* START *

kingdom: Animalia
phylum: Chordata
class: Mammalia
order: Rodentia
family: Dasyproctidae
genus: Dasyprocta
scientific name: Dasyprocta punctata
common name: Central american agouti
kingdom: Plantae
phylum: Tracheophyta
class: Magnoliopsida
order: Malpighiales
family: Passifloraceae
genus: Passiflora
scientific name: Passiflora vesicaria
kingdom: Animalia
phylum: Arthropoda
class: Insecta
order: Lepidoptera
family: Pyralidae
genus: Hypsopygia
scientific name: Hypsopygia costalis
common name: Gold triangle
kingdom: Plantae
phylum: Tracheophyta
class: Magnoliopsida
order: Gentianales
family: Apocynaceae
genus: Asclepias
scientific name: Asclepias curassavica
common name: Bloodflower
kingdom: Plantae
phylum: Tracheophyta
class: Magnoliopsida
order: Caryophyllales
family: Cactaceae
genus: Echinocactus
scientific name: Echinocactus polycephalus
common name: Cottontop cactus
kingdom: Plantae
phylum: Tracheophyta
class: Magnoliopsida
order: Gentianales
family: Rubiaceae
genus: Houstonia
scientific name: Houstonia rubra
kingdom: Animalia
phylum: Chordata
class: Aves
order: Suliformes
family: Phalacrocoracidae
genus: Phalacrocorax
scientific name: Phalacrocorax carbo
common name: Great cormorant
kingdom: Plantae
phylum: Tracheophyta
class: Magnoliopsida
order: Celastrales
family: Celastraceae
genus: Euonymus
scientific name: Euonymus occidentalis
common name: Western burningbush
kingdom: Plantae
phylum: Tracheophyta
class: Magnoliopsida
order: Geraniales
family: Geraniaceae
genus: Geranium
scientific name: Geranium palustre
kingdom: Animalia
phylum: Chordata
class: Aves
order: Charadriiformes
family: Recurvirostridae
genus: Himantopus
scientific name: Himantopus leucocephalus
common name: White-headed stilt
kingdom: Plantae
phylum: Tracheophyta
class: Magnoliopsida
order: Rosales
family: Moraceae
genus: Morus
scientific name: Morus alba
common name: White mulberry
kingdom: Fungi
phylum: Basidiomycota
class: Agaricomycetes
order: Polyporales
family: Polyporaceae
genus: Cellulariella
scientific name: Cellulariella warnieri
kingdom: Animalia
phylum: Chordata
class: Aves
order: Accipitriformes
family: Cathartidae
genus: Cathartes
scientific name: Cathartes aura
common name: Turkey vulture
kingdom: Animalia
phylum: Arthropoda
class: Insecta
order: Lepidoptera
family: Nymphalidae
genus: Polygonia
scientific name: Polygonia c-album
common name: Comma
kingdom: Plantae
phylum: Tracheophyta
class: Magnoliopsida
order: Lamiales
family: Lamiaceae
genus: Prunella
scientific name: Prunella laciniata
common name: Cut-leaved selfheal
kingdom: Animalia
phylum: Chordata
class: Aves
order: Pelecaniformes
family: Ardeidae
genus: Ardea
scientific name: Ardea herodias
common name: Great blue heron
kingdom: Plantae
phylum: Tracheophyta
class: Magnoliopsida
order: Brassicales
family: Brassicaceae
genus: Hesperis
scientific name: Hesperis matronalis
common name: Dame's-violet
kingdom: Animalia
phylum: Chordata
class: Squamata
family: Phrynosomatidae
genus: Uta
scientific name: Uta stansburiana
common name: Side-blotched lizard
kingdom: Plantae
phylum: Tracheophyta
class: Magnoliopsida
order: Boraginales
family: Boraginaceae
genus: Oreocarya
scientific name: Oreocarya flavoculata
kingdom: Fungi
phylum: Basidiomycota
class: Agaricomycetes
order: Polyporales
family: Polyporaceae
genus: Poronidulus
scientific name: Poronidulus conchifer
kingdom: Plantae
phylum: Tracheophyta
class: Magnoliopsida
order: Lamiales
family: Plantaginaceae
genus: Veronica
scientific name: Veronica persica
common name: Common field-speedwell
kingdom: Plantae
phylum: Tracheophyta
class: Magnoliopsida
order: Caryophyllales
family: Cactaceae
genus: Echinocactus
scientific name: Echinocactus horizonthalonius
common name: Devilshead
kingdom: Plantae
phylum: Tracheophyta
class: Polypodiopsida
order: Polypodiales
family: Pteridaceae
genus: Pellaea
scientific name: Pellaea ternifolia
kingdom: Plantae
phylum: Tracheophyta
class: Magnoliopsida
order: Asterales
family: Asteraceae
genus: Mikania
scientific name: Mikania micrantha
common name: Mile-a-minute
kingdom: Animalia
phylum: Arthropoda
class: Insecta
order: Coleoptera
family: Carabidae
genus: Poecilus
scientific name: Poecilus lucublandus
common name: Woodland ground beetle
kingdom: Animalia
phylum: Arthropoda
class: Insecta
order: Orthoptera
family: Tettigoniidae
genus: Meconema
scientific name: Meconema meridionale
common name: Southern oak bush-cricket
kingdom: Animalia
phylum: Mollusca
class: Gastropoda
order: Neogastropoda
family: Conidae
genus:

* END *

● **Exercise**:
Select each line in the records above that contains the string "Echinocactus". The match is case-sensitive.

● **Expected output**:
genus: Echinocactus
scientific name: Echinocactus polycephalus
genus: Echinocactus
scientific name: Echinocactus horizonthalonius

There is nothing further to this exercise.